* _WHAT YOU SHOULD DO_
In the data below, one line contains "Entwicklung der" and a later one contains "política um ato". Print both, with every line between them, exactly and alone.

* _RECORDS_
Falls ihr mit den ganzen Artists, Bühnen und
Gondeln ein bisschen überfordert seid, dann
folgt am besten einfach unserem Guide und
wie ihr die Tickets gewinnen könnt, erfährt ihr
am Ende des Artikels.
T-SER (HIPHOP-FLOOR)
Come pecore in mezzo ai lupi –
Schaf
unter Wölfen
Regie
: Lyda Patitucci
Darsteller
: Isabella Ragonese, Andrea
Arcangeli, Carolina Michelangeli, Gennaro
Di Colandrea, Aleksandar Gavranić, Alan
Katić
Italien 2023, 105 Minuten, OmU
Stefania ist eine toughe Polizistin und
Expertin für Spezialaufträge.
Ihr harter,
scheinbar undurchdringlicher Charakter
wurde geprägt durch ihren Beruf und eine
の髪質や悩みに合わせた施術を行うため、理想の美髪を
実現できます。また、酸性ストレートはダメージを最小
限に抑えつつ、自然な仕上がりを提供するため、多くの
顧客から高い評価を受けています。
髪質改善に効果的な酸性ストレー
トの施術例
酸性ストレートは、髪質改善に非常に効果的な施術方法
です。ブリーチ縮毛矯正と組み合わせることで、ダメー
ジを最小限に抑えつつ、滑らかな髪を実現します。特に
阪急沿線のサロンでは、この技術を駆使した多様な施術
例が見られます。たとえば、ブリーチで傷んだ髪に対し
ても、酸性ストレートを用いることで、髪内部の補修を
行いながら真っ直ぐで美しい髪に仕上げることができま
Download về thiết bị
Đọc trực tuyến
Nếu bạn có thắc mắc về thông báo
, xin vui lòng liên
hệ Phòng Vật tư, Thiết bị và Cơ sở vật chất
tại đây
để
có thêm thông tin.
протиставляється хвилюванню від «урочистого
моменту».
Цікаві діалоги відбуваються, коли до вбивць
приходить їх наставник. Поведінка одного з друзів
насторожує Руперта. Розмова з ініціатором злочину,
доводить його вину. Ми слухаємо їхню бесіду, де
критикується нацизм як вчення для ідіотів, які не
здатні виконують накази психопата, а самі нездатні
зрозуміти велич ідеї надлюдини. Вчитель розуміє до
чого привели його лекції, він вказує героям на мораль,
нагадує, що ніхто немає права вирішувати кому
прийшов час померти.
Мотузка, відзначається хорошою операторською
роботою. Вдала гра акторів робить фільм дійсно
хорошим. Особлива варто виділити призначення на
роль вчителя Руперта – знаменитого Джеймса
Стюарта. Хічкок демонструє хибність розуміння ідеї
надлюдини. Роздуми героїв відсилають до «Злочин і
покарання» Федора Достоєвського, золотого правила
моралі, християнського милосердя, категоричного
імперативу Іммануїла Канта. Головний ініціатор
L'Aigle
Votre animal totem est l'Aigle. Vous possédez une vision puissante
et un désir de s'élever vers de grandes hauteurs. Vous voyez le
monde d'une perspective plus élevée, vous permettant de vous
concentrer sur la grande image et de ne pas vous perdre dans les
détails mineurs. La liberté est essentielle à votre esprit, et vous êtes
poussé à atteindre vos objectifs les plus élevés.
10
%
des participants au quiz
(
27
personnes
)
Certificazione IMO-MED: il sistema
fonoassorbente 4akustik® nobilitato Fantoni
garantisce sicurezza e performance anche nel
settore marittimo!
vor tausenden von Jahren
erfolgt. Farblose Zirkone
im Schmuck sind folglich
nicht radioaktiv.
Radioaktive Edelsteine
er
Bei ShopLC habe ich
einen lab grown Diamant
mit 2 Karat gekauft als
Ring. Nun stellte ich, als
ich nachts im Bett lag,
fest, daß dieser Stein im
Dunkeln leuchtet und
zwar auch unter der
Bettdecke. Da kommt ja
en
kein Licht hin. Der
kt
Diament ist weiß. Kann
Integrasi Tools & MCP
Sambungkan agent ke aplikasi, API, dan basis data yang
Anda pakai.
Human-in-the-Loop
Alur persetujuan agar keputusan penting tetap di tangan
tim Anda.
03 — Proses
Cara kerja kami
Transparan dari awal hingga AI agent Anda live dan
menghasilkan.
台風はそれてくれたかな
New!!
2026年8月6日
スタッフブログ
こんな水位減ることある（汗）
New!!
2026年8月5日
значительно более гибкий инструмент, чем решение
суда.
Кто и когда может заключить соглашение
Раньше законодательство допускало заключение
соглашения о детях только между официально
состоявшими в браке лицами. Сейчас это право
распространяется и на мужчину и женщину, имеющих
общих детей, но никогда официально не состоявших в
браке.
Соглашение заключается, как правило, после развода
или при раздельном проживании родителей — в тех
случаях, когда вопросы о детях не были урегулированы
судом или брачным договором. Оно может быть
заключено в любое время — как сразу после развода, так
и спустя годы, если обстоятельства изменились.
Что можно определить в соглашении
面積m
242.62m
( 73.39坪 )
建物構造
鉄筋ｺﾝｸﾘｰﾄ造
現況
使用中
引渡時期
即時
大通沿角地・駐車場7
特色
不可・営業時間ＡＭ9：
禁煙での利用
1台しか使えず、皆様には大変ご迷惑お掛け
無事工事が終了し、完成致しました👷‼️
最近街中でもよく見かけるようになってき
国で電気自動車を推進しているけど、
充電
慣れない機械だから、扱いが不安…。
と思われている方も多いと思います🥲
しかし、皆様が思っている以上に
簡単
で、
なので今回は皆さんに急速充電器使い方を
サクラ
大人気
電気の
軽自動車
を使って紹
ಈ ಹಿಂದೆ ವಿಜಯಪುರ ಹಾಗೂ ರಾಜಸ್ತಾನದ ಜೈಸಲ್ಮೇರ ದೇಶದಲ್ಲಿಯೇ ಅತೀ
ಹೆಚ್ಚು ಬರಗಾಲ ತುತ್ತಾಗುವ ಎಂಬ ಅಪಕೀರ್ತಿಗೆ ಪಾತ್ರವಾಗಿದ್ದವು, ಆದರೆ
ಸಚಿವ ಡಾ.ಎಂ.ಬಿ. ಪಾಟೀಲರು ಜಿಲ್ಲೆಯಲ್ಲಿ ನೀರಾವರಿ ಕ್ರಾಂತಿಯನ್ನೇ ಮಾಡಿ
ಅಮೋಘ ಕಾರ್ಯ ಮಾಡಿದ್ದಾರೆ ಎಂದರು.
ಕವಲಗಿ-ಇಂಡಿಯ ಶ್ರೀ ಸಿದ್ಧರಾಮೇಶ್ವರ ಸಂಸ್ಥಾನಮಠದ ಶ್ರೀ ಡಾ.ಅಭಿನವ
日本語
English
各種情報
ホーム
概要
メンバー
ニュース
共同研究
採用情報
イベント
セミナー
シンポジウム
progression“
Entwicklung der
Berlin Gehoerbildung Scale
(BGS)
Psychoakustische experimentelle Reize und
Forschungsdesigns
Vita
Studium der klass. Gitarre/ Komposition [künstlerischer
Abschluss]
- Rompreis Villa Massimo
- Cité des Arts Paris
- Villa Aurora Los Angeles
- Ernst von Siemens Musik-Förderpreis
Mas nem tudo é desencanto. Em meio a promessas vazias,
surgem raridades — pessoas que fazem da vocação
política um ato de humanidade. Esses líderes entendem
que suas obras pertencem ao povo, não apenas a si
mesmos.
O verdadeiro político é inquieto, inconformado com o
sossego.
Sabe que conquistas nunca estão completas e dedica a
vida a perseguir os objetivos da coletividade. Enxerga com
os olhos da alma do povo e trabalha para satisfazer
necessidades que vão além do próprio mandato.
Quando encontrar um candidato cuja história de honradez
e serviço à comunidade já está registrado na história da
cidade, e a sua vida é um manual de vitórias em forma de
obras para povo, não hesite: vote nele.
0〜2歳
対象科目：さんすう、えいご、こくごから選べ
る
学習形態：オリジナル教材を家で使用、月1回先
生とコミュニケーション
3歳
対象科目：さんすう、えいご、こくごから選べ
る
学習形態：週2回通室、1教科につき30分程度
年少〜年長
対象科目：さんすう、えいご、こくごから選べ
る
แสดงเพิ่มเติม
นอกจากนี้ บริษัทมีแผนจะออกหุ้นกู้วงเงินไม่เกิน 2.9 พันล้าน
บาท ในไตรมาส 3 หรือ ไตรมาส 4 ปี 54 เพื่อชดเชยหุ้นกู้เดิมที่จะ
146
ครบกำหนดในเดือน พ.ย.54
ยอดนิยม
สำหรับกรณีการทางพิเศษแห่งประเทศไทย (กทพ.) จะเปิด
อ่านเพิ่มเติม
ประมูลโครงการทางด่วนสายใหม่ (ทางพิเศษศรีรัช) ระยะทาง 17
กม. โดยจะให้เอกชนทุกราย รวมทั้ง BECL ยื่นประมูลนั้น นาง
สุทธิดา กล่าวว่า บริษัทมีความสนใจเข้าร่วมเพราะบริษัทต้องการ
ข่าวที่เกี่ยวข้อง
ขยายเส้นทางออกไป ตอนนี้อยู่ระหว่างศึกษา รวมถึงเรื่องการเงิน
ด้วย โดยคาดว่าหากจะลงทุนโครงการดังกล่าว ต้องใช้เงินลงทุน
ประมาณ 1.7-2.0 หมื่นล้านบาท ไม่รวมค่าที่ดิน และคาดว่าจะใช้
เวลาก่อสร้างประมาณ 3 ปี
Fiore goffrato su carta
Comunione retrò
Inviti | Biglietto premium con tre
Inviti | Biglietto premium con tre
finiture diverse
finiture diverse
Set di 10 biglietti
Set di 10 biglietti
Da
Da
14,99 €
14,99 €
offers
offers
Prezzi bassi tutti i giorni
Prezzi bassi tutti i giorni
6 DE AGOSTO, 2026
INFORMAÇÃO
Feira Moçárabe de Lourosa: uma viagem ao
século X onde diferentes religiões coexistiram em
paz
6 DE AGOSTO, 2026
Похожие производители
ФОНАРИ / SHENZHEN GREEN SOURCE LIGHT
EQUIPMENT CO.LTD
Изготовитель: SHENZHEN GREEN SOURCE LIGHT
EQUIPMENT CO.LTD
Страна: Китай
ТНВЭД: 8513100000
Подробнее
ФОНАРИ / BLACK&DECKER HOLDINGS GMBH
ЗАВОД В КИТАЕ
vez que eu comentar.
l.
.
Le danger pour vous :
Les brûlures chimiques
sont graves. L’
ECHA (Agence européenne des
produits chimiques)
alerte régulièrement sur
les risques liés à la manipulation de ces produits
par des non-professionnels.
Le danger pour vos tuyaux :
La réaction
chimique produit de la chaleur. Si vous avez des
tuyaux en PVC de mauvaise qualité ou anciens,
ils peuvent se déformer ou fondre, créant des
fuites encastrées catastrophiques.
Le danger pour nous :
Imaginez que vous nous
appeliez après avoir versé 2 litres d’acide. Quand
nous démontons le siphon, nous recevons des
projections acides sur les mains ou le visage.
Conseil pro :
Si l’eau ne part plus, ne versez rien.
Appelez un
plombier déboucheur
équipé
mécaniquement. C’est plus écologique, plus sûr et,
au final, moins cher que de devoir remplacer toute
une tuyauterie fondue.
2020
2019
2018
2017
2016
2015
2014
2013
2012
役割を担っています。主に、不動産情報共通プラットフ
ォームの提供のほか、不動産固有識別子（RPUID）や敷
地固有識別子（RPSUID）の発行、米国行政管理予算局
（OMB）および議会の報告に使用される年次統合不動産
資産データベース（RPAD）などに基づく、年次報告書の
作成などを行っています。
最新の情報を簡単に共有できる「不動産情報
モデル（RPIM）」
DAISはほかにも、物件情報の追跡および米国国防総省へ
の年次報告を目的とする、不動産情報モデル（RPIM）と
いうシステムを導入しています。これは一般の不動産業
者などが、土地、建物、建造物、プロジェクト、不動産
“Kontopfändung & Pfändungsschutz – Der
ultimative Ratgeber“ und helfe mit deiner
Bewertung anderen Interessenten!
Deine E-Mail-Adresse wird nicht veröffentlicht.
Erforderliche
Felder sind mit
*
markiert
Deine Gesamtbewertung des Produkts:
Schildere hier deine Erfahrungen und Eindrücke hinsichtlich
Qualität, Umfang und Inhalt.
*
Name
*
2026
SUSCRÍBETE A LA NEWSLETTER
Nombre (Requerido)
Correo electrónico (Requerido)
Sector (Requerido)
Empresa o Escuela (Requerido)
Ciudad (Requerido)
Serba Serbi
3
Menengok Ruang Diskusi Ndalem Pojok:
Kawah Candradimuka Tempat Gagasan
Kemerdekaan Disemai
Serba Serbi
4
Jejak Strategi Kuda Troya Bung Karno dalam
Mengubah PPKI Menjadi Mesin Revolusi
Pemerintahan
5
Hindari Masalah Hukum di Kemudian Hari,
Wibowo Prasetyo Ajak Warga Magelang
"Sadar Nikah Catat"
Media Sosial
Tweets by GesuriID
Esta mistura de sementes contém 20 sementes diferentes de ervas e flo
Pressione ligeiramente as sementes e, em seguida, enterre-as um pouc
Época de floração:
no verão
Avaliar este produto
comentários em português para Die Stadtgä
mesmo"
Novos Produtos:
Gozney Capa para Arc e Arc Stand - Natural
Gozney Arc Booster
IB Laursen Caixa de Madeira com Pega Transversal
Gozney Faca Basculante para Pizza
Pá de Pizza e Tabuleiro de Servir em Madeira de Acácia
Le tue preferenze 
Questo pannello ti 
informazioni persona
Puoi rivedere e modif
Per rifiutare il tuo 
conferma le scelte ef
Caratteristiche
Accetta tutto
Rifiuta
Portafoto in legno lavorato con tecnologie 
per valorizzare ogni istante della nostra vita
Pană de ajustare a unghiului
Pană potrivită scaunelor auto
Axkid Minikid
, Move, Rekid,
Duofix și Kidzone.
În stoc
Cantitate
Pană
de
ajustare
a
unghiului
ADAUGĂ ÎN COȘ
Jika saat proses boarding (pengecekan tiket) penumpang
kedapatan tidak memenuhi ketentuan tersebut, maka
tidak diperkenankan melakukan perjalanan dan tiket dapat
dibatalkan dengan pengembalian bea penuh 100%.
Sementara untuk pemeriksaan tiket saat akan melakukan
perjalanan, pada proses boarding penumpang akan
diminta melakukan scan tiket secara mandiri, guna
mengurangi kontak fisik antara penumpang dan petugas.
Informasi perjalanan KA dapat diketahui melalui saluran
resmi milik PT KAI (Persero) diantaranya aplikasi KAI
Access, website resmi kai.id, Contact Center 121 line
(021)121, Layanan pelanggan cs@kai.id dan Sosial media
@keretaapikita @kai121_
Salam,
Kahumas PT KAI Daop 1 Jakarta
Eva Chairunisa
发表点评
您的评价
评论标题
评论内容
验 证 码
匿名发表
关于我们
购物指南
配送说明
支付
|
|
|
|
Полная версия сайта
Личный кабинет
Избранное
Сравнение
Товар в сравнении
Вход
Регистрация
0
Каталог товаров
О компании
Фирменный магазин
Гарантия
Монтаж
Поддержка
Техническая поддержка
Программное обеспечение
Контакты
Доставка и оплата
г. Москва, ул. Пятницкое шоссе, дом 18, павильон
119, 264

* _REPLY_
Entwicklung der
Berlin Gehoerbildung Scale
(BGS)
Psychoakustische experimentelle Reize und
Forschungsdesigns
Vita
Studium der klass. Gitarre/ Komposition [künstlerischer
Abschluss]
- Rompreis Villa Massimo
- Cité des Arts Paris
- Villa Aurora Los Angeles
- Ernst von Siemens Musik-Förderpreis
Mas nem tudo é desencanto. Em meio a promessas vazias,
surgem raridades — pessoas que fazem da vocação
política um ato de humanidade. Esses líderes entendem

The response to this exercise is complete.